--- START ---
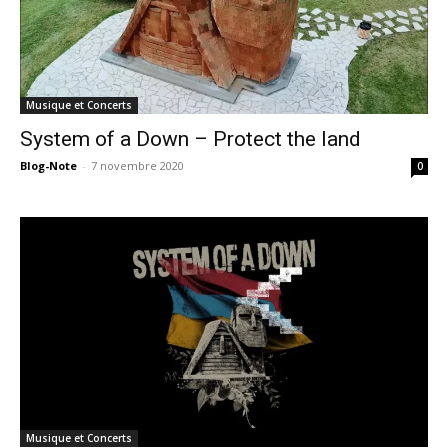
Musique et Concerts
System of a Down – Protect the land
Blog-Note
-
7 novembre 2020
0
Musique et Concerts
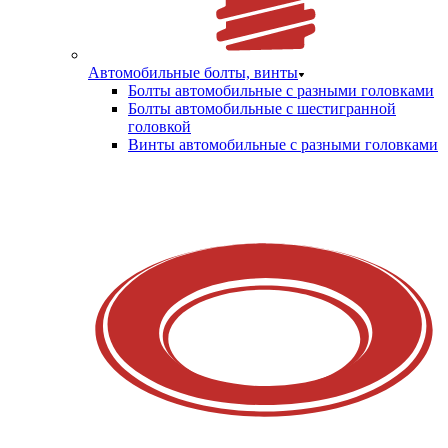
Автомобильные болты, винты
Болты автомобильные с разными головками
Болты автомобильные с шестигранной
головкой
Винты автомобильные с разными головками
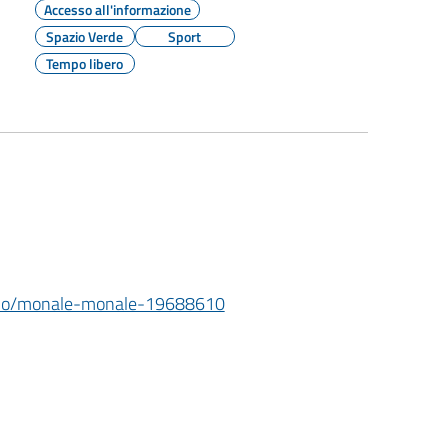
Accesso all'informazione
Spazio Verde
Sport
Tempo libero
clismo/monale-monale-19688610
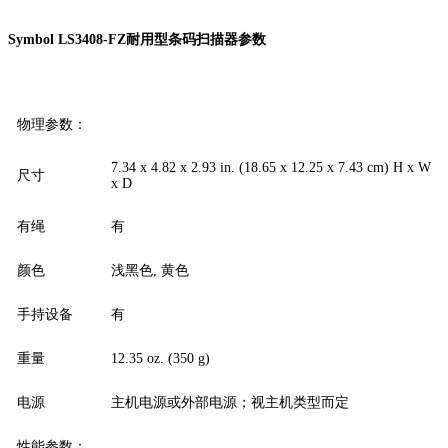
Symbol LS3408-FZ耐用型条码扫描器参数
物理参数：
7.34 x 4.82 x 2.93 in. (18.65 x 12.25 x 7.43 cm) H x W
尺寸
x D
有绳
有
颜色
浅黑色, 黄色
手持设备
有
重量
12.35 oz. (350 g)
电源
主机电源或外部电源；视主机类型而定
性能参数：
--- END ---
Aim of the task
Rewrite the lines above with every "Musique et Concerts" replaced by "Music and Concerts", leaving everything else unchanged. Omit the pictures.

Answer area
Music and Concerts
System of a Down – Protect the land
Blog-Note
-
7 novembre 2020
0
Music and Concerts
Автомобильные болты, винты
Болты автомобильные с разными головками
Болты автомобильные с шестигранной
головкой
Винты автомобильные с разными головками
Accesso all'informazione
Spazio Verde
Sport
Tempo libero
clismo/monale-monale-19688610
Symbol LS3408-FZ耐用型条码扫描器参数
物理参数：
7.34 x 4.82 x 2.93 in. (18.65 x 12.25 x 7.43 cm) H x W
尺寸
x D
有绳
有
颜色
浅黑色, 黄色
手持设备
有
重量
12.35 oz. (350 g)
电源
主机电源或外部电源；视主机类型而定
性能参数：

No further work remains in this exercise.